Draco sat there in the wonder of that, and then reached out and shook Weasley’s arm. He saw the book Weasley held, something about powerful rituals, and was a little impressed. He didn’t think Weasley understood the whole thing, the way he was flipping through the pages, but at least he was looking for the word “Horcrux.” The rest probably wasn’t important to read anyway.
“What is it, Malfoy?” Weasley grumbled when he spoke, but at least he didn’t sound irritated by Draco’s mere existence.
“Your parents were part of the Order of the Phoenix, right?” Draco whispered. “The Order that fought You-Know-Who in the first war?”
Weasley blinked hard. “They said something about it exactly once,” he said. “They don’t—go around talking about it. Anyway, I think that was mostly Mum’s brothers. I don’t think Mum fought. She had a few of us by then.”
Draco gave a brisk nod. “All I was thinking was that they might know something about other books. Dumbledore’s private library, if he had one.”
“That would have been in the Headmaster’s office.”
“Well, that’s another thing we could do,” Draco said, inspired. “I didn’t think of it before. Ask the Headmistress.”
“Why do you want to find Dumbledore’s private books, anyway?”
“To see what he had to say about Horcruxes, of course.” Draco lowered his voice the way all of them did when talking about it outside Professor Snape’s quarters. That was where they’d been when Harry actually told them. “He must have done some research to be that sure Harry is one. Like Professor Snape said, they’re not exactly common. Or maybe he took some books out of this library that talked about it. He wouldn’t want someone else making more of their own.”
Weasley looked thoughtful. An unusual look on him, Draco thought. But a good one. “That’s a good point,” said Weasley. “But I don’t think my parents were that close to him.”
Draco had to admit that the only reason he had for thinking otherwise was his father’s frequent mumbles about how close the Weasleys were to Dumbledore, and how the Headmaster has interfered at least once to prevent Minister Fudge from sacking Weasley’s father. But he wouldn’t mention that now. He could too be diplomatic.
“Well, ask them, all right? And maybe the Headmistress.
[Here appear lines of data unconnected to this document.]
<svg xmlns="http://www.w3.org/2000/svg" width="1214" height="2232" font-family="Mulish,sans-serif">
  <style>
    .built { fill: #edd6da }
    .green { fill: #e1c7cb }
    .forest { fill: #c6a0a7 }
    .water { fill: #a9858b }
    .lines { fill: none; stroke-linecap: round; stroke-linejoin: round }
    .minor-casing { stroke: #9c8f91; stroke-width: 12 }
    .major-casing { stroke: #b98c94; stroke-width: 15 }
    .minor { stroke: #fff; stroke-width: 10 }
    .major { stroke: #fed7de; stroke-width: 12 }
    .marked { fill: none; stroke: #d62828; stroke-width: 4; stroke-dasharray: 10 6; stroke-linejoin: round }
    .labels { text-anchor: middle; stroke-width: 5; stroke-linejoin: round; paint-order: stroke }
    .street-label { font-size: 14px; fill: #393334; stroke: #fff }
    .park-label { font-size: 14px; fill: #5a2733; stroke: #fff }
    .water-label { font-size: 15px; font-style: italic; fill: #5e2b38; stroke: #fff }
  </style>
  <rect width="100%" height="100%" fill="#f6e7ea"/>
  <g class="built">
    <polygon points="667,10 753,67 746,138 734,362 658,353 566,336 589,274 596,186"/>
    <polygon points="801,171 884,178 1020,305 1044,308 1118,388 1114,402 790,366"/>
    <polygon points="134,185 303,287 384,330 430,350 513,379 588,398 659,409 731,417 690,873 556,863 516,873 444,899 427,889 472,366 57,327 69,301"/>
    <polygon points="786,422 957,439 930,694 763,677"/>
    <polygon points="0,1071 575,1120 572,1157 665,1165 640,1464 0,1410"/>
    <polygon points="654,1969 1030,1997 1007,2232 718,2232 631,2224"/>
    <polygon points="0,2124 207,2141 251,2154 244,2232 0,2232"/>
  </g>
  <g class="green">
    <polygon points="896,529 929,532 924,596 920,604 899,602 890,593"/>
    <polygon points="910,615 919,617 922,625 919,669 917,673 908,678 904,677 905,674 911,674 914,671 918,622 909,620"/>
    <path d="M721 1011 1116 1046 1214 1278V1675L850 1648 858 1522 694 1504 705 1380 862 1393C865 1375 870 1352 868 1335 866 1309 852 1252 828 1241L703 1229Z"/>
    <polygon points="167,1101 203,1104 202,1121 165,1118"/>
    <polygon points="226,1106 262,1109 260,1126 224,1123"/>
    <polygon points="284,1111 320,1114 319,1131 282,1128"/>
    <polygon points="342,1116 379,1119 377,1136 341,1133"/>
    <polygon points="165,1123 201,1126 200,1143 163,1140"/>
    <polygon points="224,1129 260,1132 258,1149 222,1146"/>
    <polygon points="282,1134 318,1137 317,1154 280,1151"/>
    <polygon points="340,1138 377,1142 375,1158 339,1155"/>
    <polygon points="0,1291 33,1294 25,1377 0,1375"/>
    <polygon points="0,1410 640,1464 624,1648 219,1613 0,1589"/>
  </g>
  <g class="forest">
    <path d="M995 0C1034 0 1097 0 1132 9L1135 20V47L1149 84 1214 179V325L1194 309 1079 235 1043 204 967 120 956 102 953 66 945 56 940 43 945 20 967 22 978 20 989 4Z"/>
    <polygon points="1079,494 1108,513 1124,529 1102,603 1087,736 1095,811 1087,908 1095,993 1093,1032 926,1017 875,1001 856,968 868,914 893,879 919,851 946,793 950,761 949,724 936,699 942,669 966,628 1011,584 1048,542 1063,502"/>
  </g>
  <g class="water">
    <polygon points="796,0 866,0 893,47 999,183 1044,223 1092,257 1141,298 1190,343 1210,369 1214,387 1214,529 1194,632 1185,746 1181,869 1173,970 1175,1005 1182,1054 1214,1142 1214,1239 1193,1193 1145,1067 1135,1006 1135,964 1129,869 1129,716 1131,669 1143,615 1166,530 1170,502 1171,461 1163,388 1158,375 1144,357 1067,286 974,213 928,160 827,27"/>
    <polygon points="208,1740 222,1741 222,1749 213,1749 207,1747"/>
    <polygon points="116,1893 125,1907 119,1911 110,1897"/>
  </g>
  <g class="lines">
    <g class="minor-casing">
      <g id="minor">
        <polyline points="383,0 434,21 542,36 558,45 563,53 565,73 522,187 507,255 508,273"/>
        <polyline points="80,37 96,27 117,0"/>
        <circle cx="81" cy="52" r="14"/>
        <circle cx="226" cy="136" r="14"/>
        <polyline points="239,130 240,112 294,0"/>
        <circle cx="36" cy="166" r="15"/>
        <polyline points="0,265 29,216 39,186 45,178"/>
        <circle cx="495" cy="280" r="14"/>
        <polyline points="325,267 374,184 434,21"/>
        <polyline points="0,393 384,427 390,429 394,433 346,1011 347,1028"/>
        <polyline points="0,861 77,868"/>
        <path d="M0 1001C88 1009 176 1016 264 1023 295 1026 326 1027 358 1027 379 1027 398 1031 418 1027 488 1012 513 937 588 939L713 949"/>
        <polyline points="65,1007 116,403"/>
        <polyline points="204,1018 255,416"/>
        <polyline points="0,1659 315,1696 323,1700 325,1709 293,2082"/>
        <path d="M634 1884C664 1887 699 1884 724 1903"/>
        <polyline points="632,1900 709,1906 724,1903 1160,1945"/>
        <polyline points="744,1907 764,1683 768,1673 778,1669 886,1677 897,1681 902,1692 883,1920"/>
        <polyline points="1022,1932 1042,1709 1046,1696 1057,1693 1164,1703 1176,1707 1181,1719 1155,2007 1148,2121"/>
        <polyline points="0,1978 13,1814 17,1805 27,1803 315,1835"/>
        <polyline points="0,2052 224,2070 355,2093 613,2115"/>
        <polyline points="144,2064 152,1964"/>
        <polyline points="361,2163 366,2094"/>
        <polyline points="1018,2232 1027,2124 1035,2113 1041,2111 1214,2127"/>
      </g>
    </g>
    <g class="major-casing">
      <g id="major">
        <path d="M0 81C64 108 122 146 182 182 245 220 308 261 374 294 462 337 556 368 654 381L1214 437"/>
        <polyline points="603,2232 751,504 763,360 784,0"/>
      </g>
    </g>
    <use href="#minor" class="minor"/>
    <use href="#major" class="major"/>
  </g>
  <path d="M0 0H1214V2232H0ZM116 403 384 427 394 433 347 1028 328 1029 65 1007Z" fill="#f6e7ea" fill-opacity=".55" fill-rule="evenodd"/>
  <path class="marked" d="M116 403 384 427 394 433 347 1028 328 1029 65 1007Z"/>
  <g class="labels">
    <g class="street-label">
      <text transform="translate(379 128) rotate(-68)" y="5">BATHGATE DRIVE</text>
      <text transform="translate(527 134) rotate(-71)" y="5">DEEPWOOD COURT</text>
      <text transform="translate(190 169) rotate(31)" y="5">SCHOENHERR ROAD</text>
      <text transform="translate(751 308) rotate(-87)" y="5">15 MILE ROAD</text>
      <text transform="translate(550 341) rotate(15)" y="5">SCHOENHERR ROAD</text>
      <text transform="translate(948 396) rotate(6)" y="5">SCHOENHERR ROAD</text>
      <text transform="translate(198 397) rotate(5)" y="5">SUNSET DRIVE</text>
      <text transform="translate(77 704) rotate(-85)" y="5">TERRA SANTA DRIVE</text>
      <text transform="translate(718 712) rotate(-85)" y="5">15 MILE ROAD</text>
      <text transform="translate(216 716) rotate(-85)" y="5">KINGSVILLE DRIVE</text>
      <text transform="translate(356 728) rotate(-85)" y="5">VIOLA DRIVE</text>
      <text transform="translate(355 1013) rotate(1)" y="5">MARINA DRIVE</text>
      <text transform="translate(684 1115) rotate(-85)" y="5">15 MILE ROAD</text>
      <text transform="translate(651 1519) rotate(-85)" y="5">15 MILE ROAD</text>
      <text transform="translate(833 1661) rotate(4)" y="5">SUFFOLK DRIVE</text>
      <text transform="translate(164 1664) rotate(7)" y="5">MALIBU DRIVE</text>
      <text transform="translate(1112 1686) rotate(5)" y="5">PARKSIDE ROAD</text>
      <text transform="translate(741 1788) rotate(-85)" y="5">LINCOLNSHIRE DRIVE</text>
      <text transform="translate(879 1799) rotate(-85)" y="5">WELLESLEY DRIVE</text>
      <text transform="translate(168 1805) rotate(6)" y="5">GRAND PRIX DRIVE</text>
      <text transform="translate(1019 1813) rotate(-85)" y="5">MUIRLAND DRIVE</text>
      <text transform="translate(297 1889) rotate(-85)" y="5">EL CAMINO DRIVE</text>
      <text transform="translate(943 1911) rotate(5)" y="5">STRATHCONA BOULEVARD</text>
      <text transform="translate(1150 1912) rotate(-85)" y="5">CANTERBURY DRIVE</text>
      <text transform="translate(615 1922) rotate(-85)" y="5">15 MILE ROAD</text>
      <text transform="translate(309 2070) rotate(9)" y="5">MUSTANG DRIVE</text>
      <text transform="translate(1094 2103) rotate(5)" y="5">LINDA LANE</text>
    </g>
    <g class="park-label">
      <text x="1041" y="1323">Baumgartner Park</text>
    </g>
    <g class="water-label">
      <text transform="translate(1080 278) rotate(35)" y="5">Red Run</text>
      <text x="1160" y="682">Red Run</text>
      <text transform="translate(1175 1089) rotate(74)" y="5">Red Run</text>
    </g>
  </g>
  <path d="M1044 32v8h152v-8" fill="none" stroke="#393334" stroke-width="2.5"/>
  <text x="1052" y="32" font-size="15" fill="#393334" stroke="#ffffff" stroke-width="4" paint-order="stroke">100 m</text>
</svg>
I’m going to owl my father and ask him what’s in my library.”
Weasley nodded slowly. “You know, Malfoy,” he said, after a long pause as if he wanted to think about the best way to phrase it, “when you’re trying to think about how to protect Harry, you’re not half-bad.”
“I’ll return the compliment, Weasley,” Draco said, barely managing not to make it a nickname, and then turned back to his book.
Weasley jumped a second later, and Draco looked up, thinking he might have found something. But then he felt what Weasley probably had: a small tail-tip curling around his ankle.
Dash approves. Draco smiled a little, and went back to reading.
*
SP777: I don’t see any reason to split it up, really. This will be at least a hundred chapters long.